The second volume of a more extensive systematic cataloguing project of the artist’s body of work.
In this volume, the scholarly analysis and verification are carried out on works made between 1962 and 1973, when Rotella consolidated his décollage practice in its most graphic and pop aspects and began exploring photomechanical image reproduction techniques. He used photo emulsion on canvas and the artypo, up to defining a more automatic and immediate process in his effaçages and frottages. Across a chronological development, the Catalogue highlights the various stages that have distinguished his practice, thus allowing an inclusive and documented reading of this period.
Starting from advertising images regarding cinema or products of mass consumption, Rotella continued with his experiments on décollage, now no longer Informel but rather influenced by new icons of mass society.

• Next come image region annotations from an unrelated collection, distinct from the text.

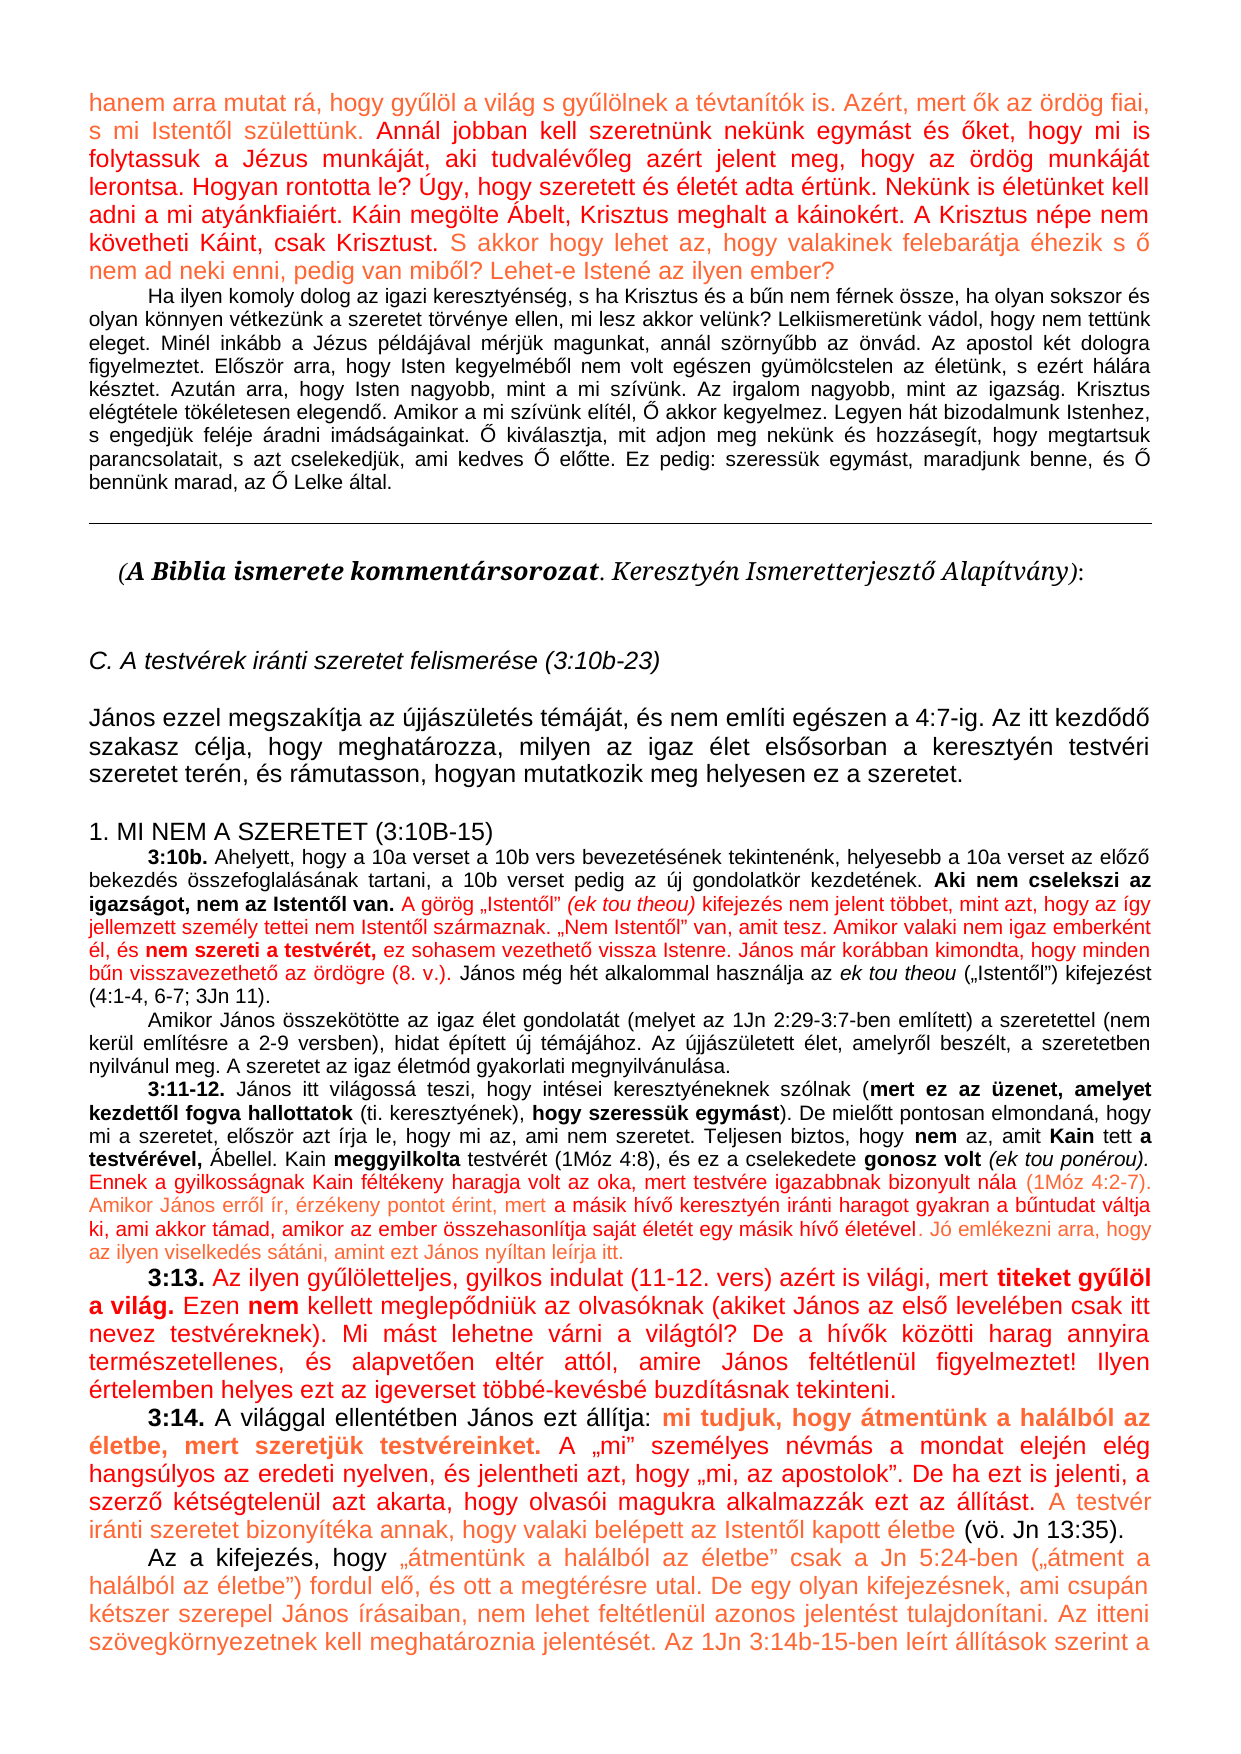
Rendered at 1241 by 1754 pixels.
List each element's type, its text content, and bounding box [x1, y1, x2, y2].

text (A Biblia ismerete kommentársorozat. Keresztyén Ismeretterjesztő Alapítvány): [88, 524, 1152, 617]
text János ezzel megszakítja az újjászületés témáját, és nem említi egészen a 4:7-ig. Az itt kezdődő szakasz célja, hogy meghatározza, milyen az igaz élet elsősorban a keresztyén testvéri szeretet terén, és rámutasson, hogyan mutatkozik meg helyesen ez a szeretet. [88, 704, 1152, 788]
text Az a kifejezés, hogy „átmentünk a halálból az életbe” csak a Jn 5:24-ben („átment a halálból az életbe”) fordul elő, és ott a megtérésre utal. De egy olyan kifejezésnek, ami csupán kétszer szerepel János írásaiban, nem lehet feltétlenül azonos jelentést tulajdonítani. Az itteni szövegkörnyezetnek kell meghatároznia jelentését. Az 1Jn 3:14b-15-ben leírt állítások szerint a [88, 1544, 1152, 1656]
text C. A testvérek iránti szeretet felismerése (3:10b-23) [88, 647, 1152, 675]
text Amikor János összekötötte az igaz élet gondolatát (melyet az 1Jn 2:29-3:7-ben említett) a szeretettel (nem kerül említésre a 2-9 versben), hidat épített új témájához. Az újjászületett élet, amelyről beszélt, a szeretetben nyilvánul meg. A szeretet az igaz életmód gyakorlati megnyilvánulása. [88, 1008, 1152, 1078]
text hanem arra mutat rá, hogy gyűlöl a világ s gyűlölnek a tévtanítók is. Azért, mert ők az ördög fiai, s mi Istentől születtünk. Annál jobban kell szeretnünk nekünk egymást és őket, hogy mi is folytassuk a Jézus munkáját, aki tudvalévőleg azért jelent meg, hogy az ördög munkáját lerontsa. Hogyan rontotta le? Úgy, hogy szeretett és életét adta értünk. Nekünk is életünket kell adni a mi atyánkfiaiért. Káin megölte Ábelt, Krisztus meghalt a káinokért. A Krisztus népe nem követheti Káint, csak Krisztust. S akkor hogy lehet az, hogy valakinek felebarátja éhezik s ő nem ad neki enni, pedig van miből? Lehet‑e Istené az ilyen ember? [88, 88, 1152, 285]
text Ha ilyen komoly dolog az igazi keresztyénség, s ha Krisztus és a bűn nem férnek össze, ha olyan sokszor és olyan könnyen vétkezünk a szeretet törvénye ellen, mi lesz akkor velünk? Lelkiismeretünk vádol, hogy nem tettünk eleget. Minél inkább a Jézus példájával mérjük magunkat, annál szörnyűbb az önvád. Az apostol két dologra figyelmeztet. Először arra, hogy Isten kegyelméből nem volt egészen gyümölcstelen az életünk, s ezért hálára késztet. Azután arra, hogy Isten nagyobb, mint a mi szívünk. Az irgalom nagyobb, mint az igazság. Krisztus elégtétele tökéletesen elegendő. Amikor a mi szívünk elítél, Ő akkor kegyelmez. Legyen hát bizodalmunk Istenhez, s engedjük feléje áradni imádságainkat. Ő kiválasztja, mit adjon meg nekünk és hozzásegít, hogy megtartsuk parancsolatait, s azt cselekedjük, ami kedves Ő előtte. Ez pedig: szeressük egymást, maradjunk benne, és Ő bennünk marad, az Ő Lelke által. [88, 285, 1152, 494]
text 1. MI NEM A SZERETET (3:10B-15) [88, 818, 1152, 846]
text 3:13. Az ilyen gyűlöletteljes, gyilkos indulat (11-12. vers) azért is világi, mert titeket gyűlöl a világ. Ezen nem kellett meglepődniük az olvasóknak (akiket János az első levelében csak itt nevez testvéreknek). Mi mást lehetne várni a világtól? De a hívők közötti harag annyira természetellenes, és alapvetően eltér attól, amire János feltétlenül figyelmeztet! Ilyen értelemben helyes ezt az igeverset többé-kevésbé buzdításnak tekinteni. [88, 1264, 1152, 1404]
text 3:11-12. János itt világossá teszi, hogy intései keresztyéneknek szólnak (mert ez az üzenet, amelyet kezdettől fogva hallottatok (ti. keresztyének), hogy szeressük egymást). De mielőtt pontosan elmondaná, hogy mi a szeretet, először azt írja le, hogy mi az, ami nem szeretet. Teljesen biztos, hogy nem az, amit Kain tett a testvérével, Ábellel. Kain meggyilkolta testvérét (1Móz 4:8), és ez a cselekedete gonosz volt (ek tou ponérou). Ennek a gyilkosságnak Kain féltékeny haragja volt az oka, mert testvére igazabbnak bizonyult nála (1Móz 4:2-7). Amikor János erről ír, érzékeny pontot érint, mert a másik hívő keresztyén iránti haragot gyakran a bűntudat váltja ki, ami akkor támad, amikor az ember összehasonlítja saját életét egy másik hívő életével. Jó emlékezni arra, hogy az ilyen viselkedés sátáni, amint ezt János nyíltan leírja itt. [88, 1078, 1152, 1264]
text 3:10b. Ahelyett, hogy a 10a verset a 10b vers bevezetésének tekintenénk, helyesebb a 10a verset az előző bekezdés összefoglalásának tartani, a 10b verset pedig az új gondolatkör kezdetének. Aki nem cselekszi az igazságot, nem az Istentől van. A görög „Istentől” (ek tou theou) kifejezés nem jelent többet, mint azt, hogy az így jellemzett személy tettei nem Istentől származnak. „Nem Istentől” van, amit tesz. Amikor valaki nem igaz emberként él, és nem szereti a testvérét, ez sohasem vezethető vissza Istenre. János már korábban kimondta, hogy minden bűn visszavezethető az ördögre (8. v.). János még hét alkalommal használja az ek tou theou („Istentől”) kifejezést (4:1-4, 6-7; 3Jn 11). [88, 846, 1152, 1008]
text 3:14. A világgal ellentétben János ezt állítja: mi tudjuk, hogy átmentünk a halálból az életbe, mert szeretjük testvéreinket. A „mi” személyes névmás a mondat elején elég hangsúlyos az eredeti nyelven, és jelentheti azt, hogy „mi, az apostolok”. De ha ezt is jelenti, a szerző kétségtelenül azt akarta, hogy olvasói magukra alkalmazzák ezt az állítást. A testvér iránti szeretet bizonyítéka annak, hogy valaki belépett az Istentől kapott életbe (vö. Jn 13:35). [88, 1404, 1152, 1544]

The works made in the early 1960s were shown at important international events attentive to the most innovative contemporary trends, including “New Realists” (New York, Sidney Janis Gallery, 1962) and the 32. Venice Biennale in 1964. At both, Rotella’s works were compared to Pop Art, especially from the US, which draws upon an imagery more akin to the Italian artist’s.

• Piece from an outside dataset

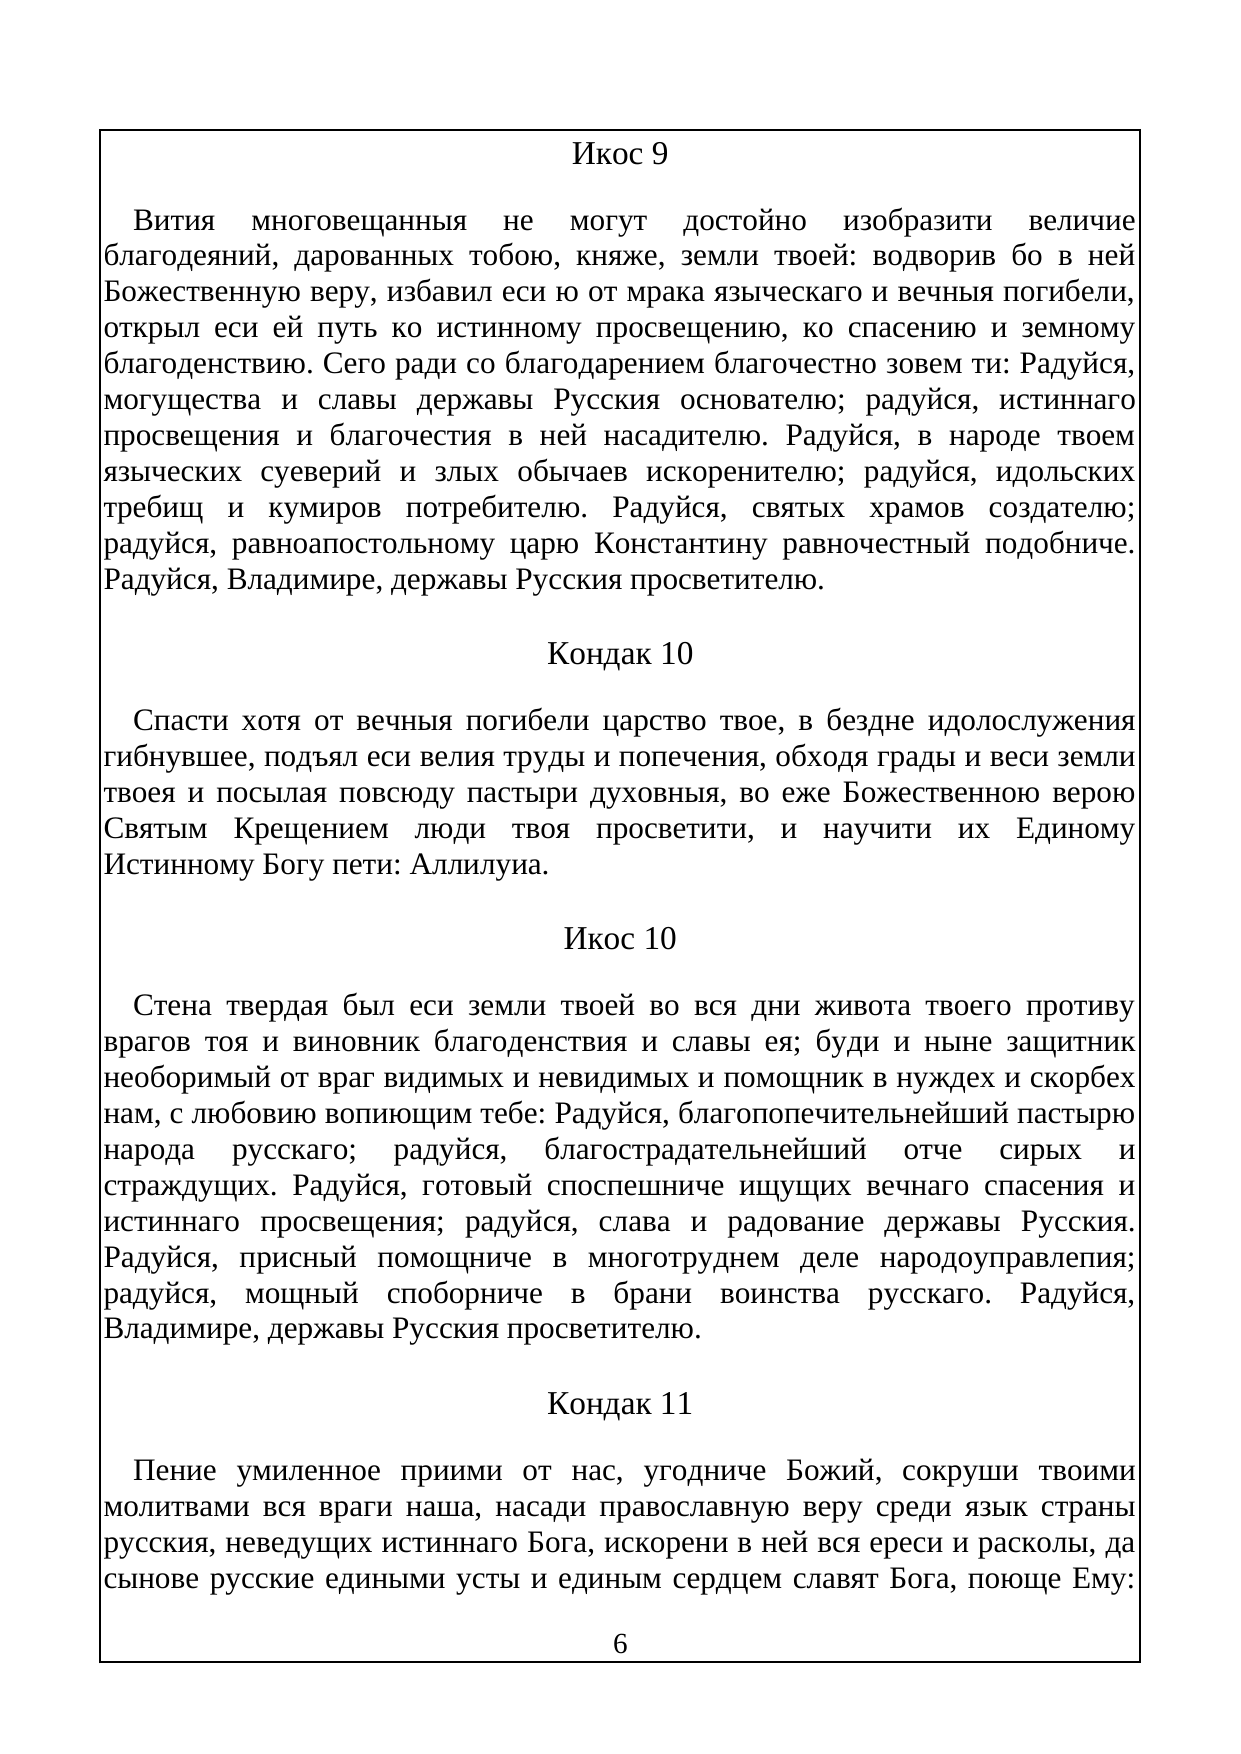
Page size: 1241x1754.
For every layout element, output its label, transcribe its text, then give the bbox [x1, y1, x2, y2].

His interest in the printing process also grew at this time: this gave life to his first photo emulsions on canvas – obtained by projecting the selected image on primed canvas – and then the artypos. The latter are large sheets of paper used to calibrate the printing machines and then normally discarded, of which Rotella appropriates to make artworks characterized by casual image overlappings. In line with the libertarian and licentious principles of the 1968 movement, the artist focused on glossy magazines for details, often laden with powerful eroticism, for his effaçages and frottages, resulting from the use of solvent on newspaper cut-outs.